» What you should do
The lines below starting at the line containing "(pad_to_mask_clearance 0)" and ending at the line containing "(svguseinch false)" are to be repeated exactly, with both ends kept and nothing else added.

● ● ● ● ●

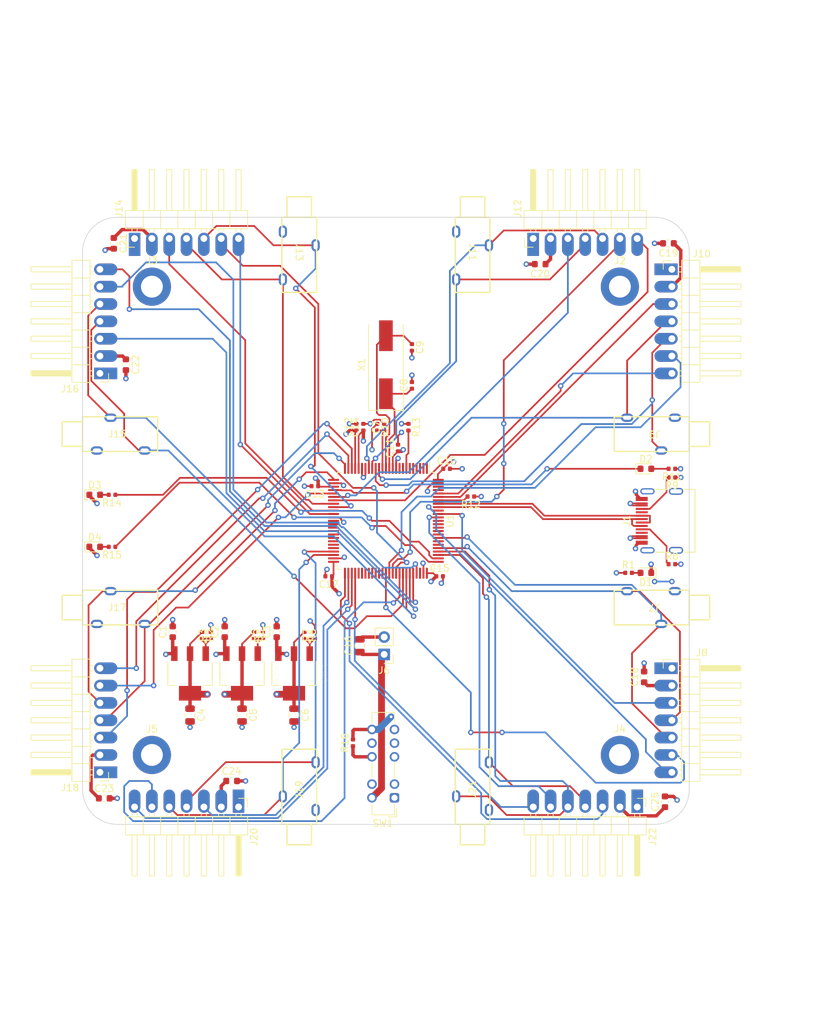
<source format=kicad_pcb>
(kicad_pcb (version 20211014) (generator pcbnew)

  (general
    (thickness 4.69)
  )

  (paper "A4")
  (layers
    (0 "F.Cu" signal)
    (1 "In1.Cu" signal "Pwr.Cu")
    (2 "In2.Cu" power "Gnd.Cu")
    (31 "B.Cu" signal)
    (32 "B.Adhes" user "B.Adhesive")
    (33 "F.Adhes" user "F.Adhesive")
    (34 "B.Paste" user)
    (35 "F.Paste" user)
    (36 "B.SilkS" user "B.Silkscreen")
    (37 "F.SilkS" user "F.Silkscreen")
    (38 "B.Mask" user)
    (39 "F.Mask" user)
    (40 "Dwgs.User" user "User.Drawings")
    (41 "Cmts.User" user "User.Comments")
    (42 "Eco1.User" user "User.Eco1")
    (43 "Eco2.User" user "User.Eco2")
    (44 "Edge.Cuts" user)
    (45 "Margin" user)
    (46 "B.CrtYd" user "B.Courtyard")
    (47 "F.CrtYd" user "F.Courtyard")
    (48 "B.Fab" user)
    (49 "F.Fab" user)
    (50 "User.1" user)
    (51 "User.2" user)
    (52 "User.3" user)
    (53 "User.4" user)
    (54 "User.5" user)
    (55 "User.6" user)
    (56 "User.7" user)
    (57 "User.8" user)
    (58 "User.9" user)
  )

  (setup
    (stackup
      (layer "F.SilkS" (type "Top Silk Screen"))
      (layer "F.Paste" (type "Top Solder Paste"))
      (layer "F.Mask" (type "Top Solder Mask") (thickness 0.01))
      (layer "F.Cu" (type "copper") (thickness 0.035))
      (layer "dielectric 1" (type "core") (thickness 1.51) (material "FR4") (epsilon_r 4.5) (loss_tangent 0.02))
      (layer "In1.Cu" (type "copper") (thickness 0.035))
      (layer "dielectric 2" (type "prepreg") (thickness 1.51) (material "FR4") (epsilon_r 4.5) (loss_tangent 0.02))
      (layer "In2.Cu" (type "copper") (thickness 0.035))
      (layer "dielectric 3" (type "core") (thickness 1.51) (material "FR4") (epsilon_r 4.5) (loss_tangent 0.02))
      (layer "B.Cu" (type "copper") (thickness 0.035))
      (layer "B.Mask" (type "Bottom Solder Mask") (thickness 0.01))
      (layer "B.Paste" (type "Bottom Solder Paste"))
      (layer "B.SilkS" (type "Bottom Silk Screen"))
      (copper_finish "None")
      (dielectric_constraints no)
    )
    (pad_to_mask_clearance 0)
    (pcbplotparams
      (layerselection 0x00010fc_ffffffff)
      (disableapertmacros false)
      (usegerberextensions false)
      (usegerberattributes true)
      (usegerberadvancedattributes true)
      (creategerberjobfile true)
      (svguseinch false)
      (svgprecision 6)
      (excludeedgelayer true)
      (plotframeref false)
      (viasonmask false)
      (mode 1)
      (useauxorigin false)
      (hpglpennumber 1)
      (hpglpenspeed 20)
      (hpglpendiameter 15.000000)
      (dxfpolygonmode true)
      (dxfimperialunits true)
      (dxfusepcbnewfont true)
      (psnegative false)
      (psa4output false)
      (plotreference true)
      (plotvalue true)
      (plotinvisibletext false)
      (sketchpadsonfab false)
      (subtractmaskfromsilk false)
      (outputformat 1)
      (mirror false)
      (drillshape 1)
      (scaleselection 1)
      (outputdirectory "")
    )
  )

  (net 0 "")
  (net 1 "+5V")
  (net 2 "GND")
  (net 3 "+3.3V")
  (net 4 "+2V5")
  (net 5 "+1V8")
  (net 6 "/RESET")
  (net 7 "/XI")
  (net 8 "/XO")
  (net 9 "Vdrive")
  (net 10 "Net-(D1-Pad2)")
  (net 11 "Net-(C16-Pad1)")
  (net 12 "Net-(D2-Pad2)")
  (net 13 "Net-(D3-Pad2)")
  (net 14 "Net-(D4-Pad2)")
  (net 15 "Net-(J1-PadA5)")
  (net 16 "/USB_P")
  (net 17 "/USB_N")
  (net 18 "unconnected-(J1-PadA8)")
  (net 19 "Net-(J1-PadB5)")
  (net 20 "unconnected-(J1-PadB8)")
  (net 21 "/Serial Connector 4/RXD")
  (net 22 "/Serial Connector 4/TXD")
  (net 23 "/Serial Connector 4/CTS")
  (net 24 "/Serial Connector 4/DTR")
  (net 25 "/Serial Connector 4/RTS")
  (net 26 "/Serial Connector 5/RXD")
  (net 27 "/Serial Connector 5/TXD")
  (net 28 "/Serial Connector 5/CTS")
  (net 29 "/Serial Connector 5/DTR")
  (net 30 "/Serial Connector 5/RTS")
  (net 31 "/Serial Connector 6/RXD")
  (net 32 "/Serial Connector 6/TXD")
  (net 33 "/Serial Connector 6/CTS")
  (net 34 "/Serial Connector 6/DTR")
  (net 35 "/Serial Connector 6/RTS")
  (net 36 "/Serial Connector 7/RXD")
  (net 37 "/Serial Connector 7/TXD")
  (net 38 "/Serial Connector 7/CTS")
  (net 39 "/Serial Connector 7/DTR")
  (net 40 "/Serial Connector 7/RTS")
  (net 41 "/Serial Connector 0/RXD")
  (net 42 "/Serial Connector 0/TXD")
  (net 43 "/Serial Connector 0/CTS")
  (net 44 "/Serial Connector 0/DTR")
  (net 45 "/Serial Connector 0/RTS")
  (net 46 "/Serial Connector 1/RXD")
  (net 47 "/Serial Connector 1/TXD")
  (net 48 "/Serial Connector 1/CTS")
  (net 49 "/Serial Connector 1/DTR")
  (net 50 "/Serial Connector 1/RTS")
  (net 51 "/Serial Connector 2/RXD")
  (net 52 "/Serial Connector 2/TXD")
  (net 53 "/Serial Connector 2/CTS")
  (net 54 "/Serial Connector 2/DTR")
  (net 55 "/Serial Connector 2/RTS")
  (net 56 "/Serial Connector 3/RXD")
  (net 57 "/Serial Connector 3/TXD")
  (net 58 "/Serial Connector 3/CTS")
  (net 59 "/Serial Connector 3/DTR")
  (net 60 "/Serial Connector 3/RTS")
  (net 61 "Net-(R2-Pad2)")
  (net 62 "Net-(R4-Pad2)")
  (net 63 "Net-(R6-Pad2)")
  (net 64 "/ACT")
  (net 65 "/TEST")
  (net 66 "unconnected-(SW1-Pad1)")
  (net 67 "unconnected-(SW1-Pad2)")
  (net 68 "unconnected-(SW1-Pad3)")
  (net 69 "unconnected-(SW1-Pad4)")
  (net 70 "unconnected-(SW1-Pad5)")
  (net 71 "unconnected-(U1-Pad1)")
  (net 72 "unconnected-(U1-Pad2)")
  (net 73 "unconnected-(U1-Pad3)")
  (net 74 "unconnected-(U1-Pad4)")
  (net 75 "unconnected-(U1-Pad5)")
  (net 76 "unconnected-(U1-Pad6)")
  (net 77 "unconnected-(U1-Pad8)")
  (net 78 "unconnected-(U1-Pad9)")
  (net 79 "unconnected-(U1-Pad38)")
  (net 80 "unconnected-(U1-Pad39)")
  (net 81 "unconnected-(U1-Pad40)")
  (net 82 "unconnected-(U1-Pad41)")
  (net 83 "unconnected-(U1-Pad42)")
  (net 84 "unconnected-(U1-Pad43)")
  (net 85 "unconnected-(U1-Pad44)")
  (net 86 "unconnected-(U1-Pad45)")
  (net 87 "unconnected-(U1-Pad46)")
  (net 88 "unconnected-(U1-Pad55)")
  (net 89 "unconnected-(U1-Pad56)")
  (net 90 "unconnected-(U1-Pad57)")
  (net 91 "unconnected-(U1-Pad58)")
  (net 92 "unconnected-(U1-Pad59)")
  (net 93 "unconnected-(U1-Pad60)")
  (net 94 "unconnected-(U1-Pad61)")
  (net 95 "unconnected-(U1-Pad62)")
  (net 96 "unconnected-(U1-Pad73)")
  (net 97 "unconnected-(U1-Pad81)")
  (net 98 "unconnected-(U1-Pad82)")
  (net 99 "unconnected-(U1-Pad84)")
  (net 100 "unconnected-(U1-Pad85)")
  (net 101 "unconnected-(U1-Pad86)")
  (net 102 "unconnected-(U1-Pad87)")
  (net 103 "unconnected-(U1-Pad88)")
  (net 104 "unconnected-(U1-Pad97)")
  (net 105 "unconnected-(U1-Pad98)")
  (net 106 "unconnected-(J2-Pad1)")
  (net 107 "unconnected-(J3-Pad1)")
  (net 108 "unconnected-(J4-Pad1)")
  (net 109 "unconnected-(J5-Pad1)")
  (net 110 "/CFG")
  (net 111 "/RX_S")
  (net 112 "/TX_S")

  (footprint "tom-passives:C_0603_1608Metric" (layer "F.Cu") (at 150.876 106.68 90))

  (footprint "tom-semiconductors:VREG_LM1117MPX-3.3" (layer "F.Cu") (at 84.328 106.172 -90))

  (footprint "tom-connectors:PinHeader_1x07_P2.54mm_Horizontal_Teardrop" (layer "F.Cu") (at 134.615 42.475 90))

  (footprint "tom-passives:C_0402_1005Metric" (layer "F.Cu") (at 116.84 58.42 -90))

  (footprint "tom-connectors:PinHeader_1x02_P2.54mm_Vertical" (layer "F.Cu") (at 112.776 103.383 180))

  (footprint "tom-connectors:PinHeader_1x07_P2.54mm_Horizontal_Teardrop" (layer "F.Cu") (at 71.12 62.23 180))

  (footprint "tom-opto:LED_0603_1608Metric" (layer "F.Cu") (at 70.358 87.63))

  (footprint "tom-connectors:JLCPCB_3.5MM_SOCKET_C18166" (layer "F.Cu") (at 68.58 71.12))

  (footprint "tom-passives:C_0603_1608Metric" (layer "F.Cu") (at 153.924 124.968 90))

  (footprint "tom-passives:C_0402_1005Metric" (layer "F.Cu") (at 112.776 70.104 90))

  (footprint "tom-passives:R_0402_1005Metric" (layer "F.Cu") (at 125.476 80.264 180))

  (footprint "tom-passives:C_0603_1608Metric" (layer "F.Cu") (at 81.788 100.076 90))

  (footprint "tom-connectors:PinHeader_1x07_P2.54mm_Horizontal_Teardrop" (layer "F.Cu") (at 154.94 105.41))

  (footprint "tom-passives:R_0402_1005Metric" (layer "F.Cu") (at 87.376 100.584 90))

  (footprint "tom-passives:R_0402_1005Metric" (layer "F.Cu") (at 94.996 100.584 90))

  (footprint "tom-passives:R_0402_1005Metric" (layer "F.Cu") (at 102.616 100.584 90))

  (footprint "tom-passives:R_0402_1005Metric" (layer "F.Cu") (at 116.332 70.104 -90))

  (footprint "tom-passives:C_0402_1005Metric" (layer "F.Cu") (at 102.616 78.74 180))

  (footprint "tom-mechanical:MountingHole_3.2mm_M3_DIN965_Pad" (layer "F.Cu") (at 147.32 49.53))

  (footprint "tom-passives:C_0603_1608Metric" (layer "F.Cu") (at 73.152 43.18 -90))

  (footprint "tom-passives:R_0402_1005Metric" (layer "F.Cu") (at 111.76 70.104 -90))

  (footprint "tom-passives:C_0402_1005Metric" (layer "F.Cu") (at 104.648 91.948 180))

  (footprint "tom-connectors:PinHeader_1x07_P2.54mm_Horizontal_Teardrop" (layer "F.Cu") (at 154.94 46.99))

  (footprint "tom-passives:C_0402_1005Metric" (layer "F.Cu") (at 121.92 76.2))

  (footprint "tom-connectors:JLCPCB_3.5MM_SOCKET_C18166" (layer "F.Cu") (at 157.48 71.12 180))

  (footprint "tom-connectors:JLCPCB_3.5MM_SOCKET_C18166" (layer "F.Cu") (at 125.73 128.27 90))

  (footprint "tom-passives:R_0402_1005Metric" (layer "F.Cu") (at 93.726 100.584 -90))

  (footprint "tom-passives:R_0402_1005Metric" (layer "F.Cu") (at 154.94 76.2 180))

  (footprint "tom-mechanical:MountingHole_3.2mm_M3_DIN965_Pad" (layer "F.Cu") (at 78.74 49.53))

  (footprint "tom-passives:C_0603_1608Metric" (layer "F.Cu") (at 90.424 121.92))

  (footprint "tom-connectors:PinHeader_1x07_P2.54mm_Horizontal_Teardrop" (layer "F.Cu") (at 71.12 120.65 180))

  (footprint "tom-passives:C_0402_1005Metric" (layer "F.Cu") (at 116.84 63.985 90))

  (footprint "tom-passives:C_0805_2012Metric" (layer "F.Cu") (at 91.948 112.268 -90))

  (footprint "tom-opto:LED_0603_1608Metric" (layer "F.Cu") (at 70.358 80.01))

  (footprint "tom-passives:C_0805_2012Metric" (layer "F.Cu") (at 99.568 112.268 -90))

  (footprint "tom-opto:LED_0603_1608Metric" (layer "F.Cu") (at 151.13 91.44 180))

  (footprint "tom-passives:C_0402_1005Metric" (layer "F.Cu") (at 114.808 73.152 90))

  (footprint "tom-passives:R_0402_1005Metric" (layer "F.Cu") (at 154.94 90.17))

  (footprint "tom-passives:C_0603_1608Metric" (layer "F.Cu") (at 89.408 100.076 90))

  (footprint "tom-opto:LED_0603_1608Metric" (layer "F.Cu") (at 151.13 76.2))

  (footprint "tom-passives:R_0402_1005Metric" (layer "F.Cu") (at 72.898 80.01 180))

  (footprint "tom-passives:R_0402_1005Metric" (layer "F.Cu") (at 72.898 87.63 180))

  (footprint "tom-connectors:JLCPCB_3.5MM_SOCKET_C18166" (layer "F.Cu") (at 125.73 39.37 -90))

  (footprint "tom-passives:C_0805_2012Metric" (layer "F.Cu")
    (tedit 5B36C52B) (tstamp 8e37a187-04c8-4b67-93bd-e6efd6dc7ae3)
    (at 109.22 102.108 90)
    (descr "Capacitor SMD 0805 (2012 Metric), square (rectangular) end terminal, IPC_7351 nominal, (Body size source: https://docs.google.com/spreadsheets/d/1BsfQQcO9C6DZCsRaXUlFlo91Tg2WpOkGARC1WS5S8t0/edit?usp=sharing), generated with kicad-footprint-generator")
    (tags "capacitor")
    (property "LCSC" "C16780")
    (property "MFG" "Samsung Electro-Mechanics")
    (property "MFGPN" "CL21A476MQYNNNE")
    (property "Sheetfile" "ch348_octo_serial.kicad_sch")
    (property "Sheetname" "")
    (path "/d5b236b3-151c-470d-a577-9d894afe3c12")
    (attr smd)
    (fp_text reference "C16" (at 0 -1.65 90) (layer "F.SilkS")
      (effects (font (size 1 1) (thickness 0.15)))
      (tstamp 03b47d8d-cb80-4eee-82b8-def631dd1ad1)
    )
    (fp_text value "47uF,6.3V,X5R " (at 0 1.65 90) (layer "F.Fab")
      (effects (font (size 1 1) (thickness 0.15)))
      (tstamp 0ec2bfae-0569-4b85-8909-5cb643f94dc6)
    )
    (fp_text user "${REFERENCE}" (at 0 0 90) (layer "F.Fab")
      (effects (font (size 0.5 0.5) (thickness 0.08)))
      (tstamp aea44930-c5e9-47c1-a3f8-1636c0fc48b5)
    )
    (fp_line (start -0.258578 -0.71) (end 0.258578 -0.71) (layer "F.SilkS") (width 0
... [827076 chars truncated]
</source>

● ● ● ● ●

» Result of the task
    (pad_to_mask_clearance 0)
    (pcbplotparams
      (layerselection 0x00010fc_ffffffff)
      (disableapertmacros false)
      (usegerberextensions false)
      (usegerberattributes true)
      (usegerberadvancedattributes true)
      (creategerberjobfile true)
      (svguseinch false)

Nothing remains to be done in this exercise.